The first time it happened, I was picking up my boyfriend’s two kids from after-care. “Happy Mother’s Day,” said one of the caregivers, and I tripped and stumbled to clarify: “Oh nonononononono, I’m just their dad’s girlfriend,” I sputtered. “I know, but it’s your day, too, honey,” she said. I nodded meekly, shamefully appropriating what wasn’t mine, but tucking the idea into my pocket nonetheless.
My own single father had many girlfriends. Some nice, like the one who left her chequebook behind when she went away for the weekend (helping forge her signature was what passed for arts and crafts with a drunk dad in the ’70s). There was the weird blonde lady who made my sister and me Wonder Woman costumes, complete with massive foam boobs. There was the one I hated who laughed nervously as our dad spanked us. None of them lasted long. I wanted to be a great girlfriend. I wanted to last.
But god, it’s hard dating a dad. You’re not just falling in love with one person, you’re falling in love with three, and not to sound like a Bachelor contestant, but it’s awfully tricky to let your guard down with that kind of pressure. If things didn’t work out between him and me, my relationships with the kids would end, too. Sometimes I would forget to breathe under the weight of it all.
A year later, I had stopped using “I’m their dad’s girlfriend,” and started trying out “I’m their stepmom.” We weren’t yet married, but I appreciated the shorthand of the word. But the transition is bizarre—when does it happen? The first time you care for them when they’re sick? The third day you pick them up from school in tears? The 20th time you make their lunches? I tried out the word like a pair of old-timey lady gloves, waving it around, drenched in Imposter Syndrome.

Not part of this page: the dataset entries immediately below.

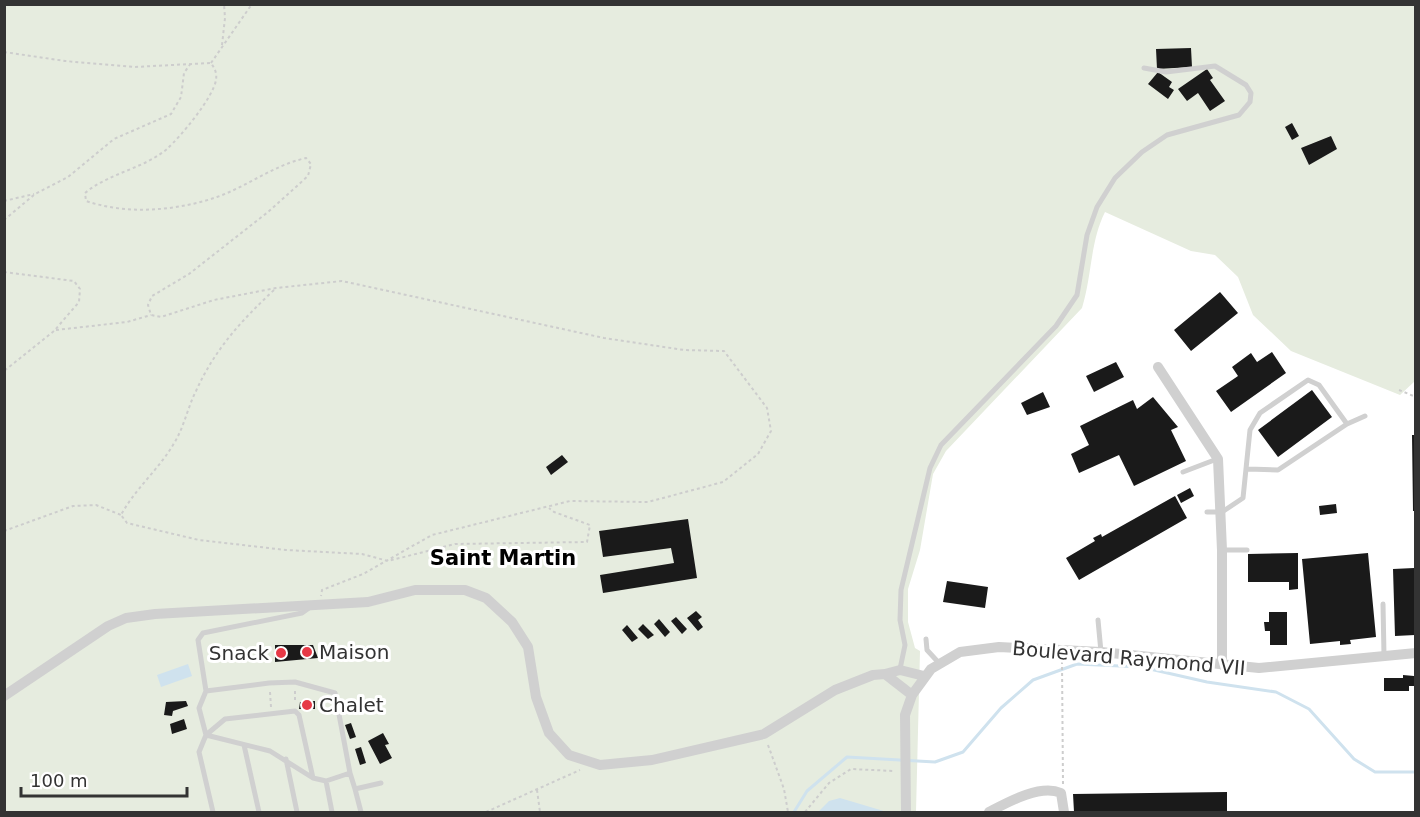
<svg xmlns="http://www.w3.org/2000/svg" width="1420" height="817" viewBox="0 0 1420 817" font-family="'DejaVu Sans',sans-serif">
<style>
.green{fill:#e6ecdf}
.water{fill:#cfe2ee}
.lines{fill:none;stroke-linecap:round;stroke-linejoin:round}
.stream{stroke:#cfe2ee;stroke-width:3}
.building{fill:#1a1a1a}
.path{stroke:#cdcdcd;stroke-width:2;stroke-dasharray:3 3;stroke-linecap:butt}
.lane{stroke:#d0d0d0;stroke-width:5}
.street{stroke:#d0d0d0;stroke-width:10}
.poi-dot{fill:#e63946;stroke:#fff;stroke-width:2}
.labels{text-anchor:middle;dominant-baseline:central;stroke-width:6;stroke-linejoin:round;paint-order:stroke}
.poi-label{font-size:20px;fill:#333;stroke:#fff;text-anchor:start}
.street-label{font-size:20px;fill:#333;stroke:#fff}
.neighbourhood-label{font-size:21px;font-weight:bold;fill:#000;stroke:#fff}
</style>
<rect width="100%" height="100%" fill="#fff"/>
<path class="green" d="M5,5H1415V381L1400,395L1291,351L1253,315L1238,277L1215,255L1191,251L1105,212C1090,242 1092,276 1082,308L946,451L933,474L920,550L908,589V622L915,648L920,651L916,812H5Z"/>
<path class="water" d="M188,664L192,676L161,687L157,675Z
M840,798L887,812H818L829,801Z"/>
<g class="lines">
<path class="stream" d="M794,812L807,791L847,757L935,762L963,752L1001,708L1033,680L1077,664L1141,667L1207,682L1276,692L1309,709L1354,759L1375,772H1416"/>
</g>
<path class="building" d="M1191,48L1192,67L1157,69L1156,49Z
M1207,69L1213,78L1210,80L1225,101L1210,111L1198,93L1187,101L1178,89Z
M1158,72L1172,82L1169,87L1174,90L1168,99L1148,84Z
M1292,123L1299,136L1292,140L1285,127Z
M1331,136L1337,149L1309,165L1301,148Z
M1220,292L1238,313L1191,351L1174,330Z
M1272,352L1286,373L1231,412L1216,391L1238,376L1232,367L1251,353L1257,362Z
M1116,362L1124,377L1094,392L1086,376Z
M1312,390L1332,417L1278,457L1258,430Z
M1043,392L1050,407L1027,415L1021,403Z
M1153,397L1178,427L1171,430L1186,461L1134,486L1119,455L1079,473L1071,454L1089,445L1080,426L1133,400L1137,409Z
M1412,435H1416V511H1413Z
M562,455L568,462L551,475L546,467Z
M1190,488L1194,496L1181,503L1177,495Z
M1175,496L1187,518L1079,580L1066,558L1095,541L1093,538L1101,534L1102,537Z
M1336,504L1337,513L1320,515L1319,506Z
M688,519L697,578L603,593L600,575L674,563L671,548L603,557L599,531Z
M1298,553V589L1289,590V582H1248V554Z
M1368,553L1376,637L1350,640L1351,644L1340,645V641L1310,644L1302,559Z
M1414,568L1415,635L1395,636L1393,569Z
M947,581L988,587L985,608L943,602Z
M696,611L702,617L698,620L703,627L698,631L687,618Z
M1269,612H1287V645H1270V631H1265L1264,622H1269Z
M676,617L687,629L682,634L671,621Z
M659,619L670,632L665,637L654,624Z
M643,624L654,635L648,639L638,629Z
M627,625L638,638L632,642L622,630Z
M275,645H313L318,658L275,662Z
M1403,675L1414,676V686H1409V691H1384V678H1403Z
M186,701L188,706L173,711L172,716L164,715L166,702Z
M315,701V709H299L300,702Z
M184,719L187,729L172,734L170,724Z
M351,723L356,737L350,739L345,725Z
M383,733L389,744L385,745L392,758L380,764L368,741Z
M361,747L366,763L360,765L355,749Z
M1227,792V812H1074L1073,794Z"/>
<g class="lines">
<path class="path" d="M222,45L225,18L224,4
M4,52L65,61L134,67L211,63C215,69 217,73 216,80C213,98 181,136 167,149C143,169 109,173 85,193L86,201C127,215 176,211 217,197C248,186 274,165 306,158L311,164L308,176L268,212L189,274L152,296L148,305L151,315L161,317L214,300L276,288L342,281L604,338L684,350L724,351L767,408L771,431L758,454L723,482L648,502L570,501L432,535L363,574L322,590L321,596
M211,63L252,4
M4,201L34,194
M4,220L35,194L68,177L114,139L171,114L181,97L184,73L191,63
M4,272L74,281L80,289L79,302L54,331L4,371
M274,290C241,321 215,349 196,391C187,409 184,428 173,445C158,470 135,489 121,515L127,523L199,540L286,550L362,554L388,561L455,544L587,542L590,525L554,512L549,508
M56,330L127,322L151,315
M1399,390L1416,397
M4,531L73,506L96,505L121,515
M1062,661L1063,784
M295,691V703
M270,692L271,707
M768,745L784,789L788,812
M537,790L540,812
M486,812L580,770
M805,812L829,783L851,769L894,771"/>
<path class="lane" d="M1248,469L1278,470L1347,424L1365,416
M1183,472L1217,459
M1207,512H1222L1243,498L1250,430L1260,413L1308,380L1319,385L1347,424
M1222,550H1247
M1383,604L1384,655
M1098,620L1101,652
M926,639L927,650L939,663
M900,669L905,645L900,620L901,590L930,468L941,445L1056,326L1077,295L1087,235L1097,207L1115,178L1142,152L1167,135L1239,115L1250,102L1251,93L1246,85L1215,66L1166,72L1144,68
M206,691L199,708L206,735L270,751L313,778L326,781L350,773L335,693L295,682L269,683L206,691L198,640L203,633L302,613L309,608
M244,745L259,812
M286,759L297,812
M350,773L355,789L381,783
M326,781L332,812
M355,789L361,812
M213,812L199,752L206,735L225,719L295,711L299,715L313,778"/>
<path class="street" d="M1158,367L1218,459L1222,550V665
M912,695L885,674L900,670L924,676
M4,696L108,626L126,618L155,614L368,602L415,590H465L486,598L512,622L528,647L536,697L549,733L569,755L600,765L652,760L764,734L835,690L873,675L885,674
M906,812L905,715L912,695L931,669L960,652L999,647L1101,652L1259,668L1416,653
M989,812C1008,802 1040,784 1061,793L1064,812"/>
</g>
<g class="poi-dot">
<circle cx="307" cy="652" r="6"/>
<circle cx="281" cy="653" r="6"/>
<circle cx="307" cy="705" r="6"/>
</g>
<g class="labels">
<g class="poi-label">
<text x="319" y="652">Maison</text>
<text x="269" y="653" text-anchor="end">Snack</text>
<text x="319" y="705">Chalet</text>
</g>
<g class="street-label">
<text transform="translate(1129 658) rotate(5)">Boulevard Raymond VII</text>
</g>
<g class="neighbourhood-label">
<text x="503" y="558">Saint Martin</text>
</g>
</g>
<rect width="1420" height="817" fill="none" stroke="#333333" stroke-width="12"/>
<path d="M21 787v9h166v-9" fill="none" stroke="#333333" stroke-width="3"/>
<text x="30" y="787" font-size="18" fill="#333333" stroke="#ffffff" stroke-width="4.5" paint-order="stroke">100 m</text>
</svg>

It was on our second Mother’s Day together, our first one living together (we split custody with their mom), when things got messy. We were so busy figuring out how to share a home that we hadn’t even begun to work out becoming a family. So with absolutely zero discussion around how we would handle the day, I woke up that morning and somehow decided, “He is buying me flowers and there will be handmade cards.” I had been handling most of the child care for months because his work hours were so crazy, and I was feeling frantic for thanks and recognition. But there were no flowers or cards or adorably, clumsily prepared breakfast items on a tray. So I cried and went for a walk while he fretted and had the kids reluctantly drag crayons over construction paper for me. It felt weird to be trying to shove myself inside a space that wasn’t really mine in the first place, so I can’t begin to understand how it must have felt for them to be asked to participate.
The next year, our third, I have no memories of, which I guess means things weren’t particularly good or bad, which, when you’re becoming a stepmom, is A-OK.
This year, our fourth together and first officially married, we’re finally starting to figure some stuff out, including how to celebrate Mother’s Day: We’re not. Instead, we’re celebrating Stepmother’s Day, on a yet-to-be-determined date (just as long as it doesn’t coincide with Aunt’s Day, which I made up a few years ago and make my sisters celebrate). I’m no longer awkwardly squatting on their mom’s day, and I have a day of my own.
Life is getting easier. I finally feel less like the woman at the beginning of a movie about stepmoms, and more like the woman in the middle of a movie about stepmoms.
I know that no one is going anywhere, and they know I’m staying put. The tricky process of becoming a family involves new expectations, strange feelings, guilty thoughts, uncertain boundaries, pasted-on smiles and hot tears. But things change. Eventually, we all sank in, unfurled and learned how to breathe each other’s air. Eventually, we became a family.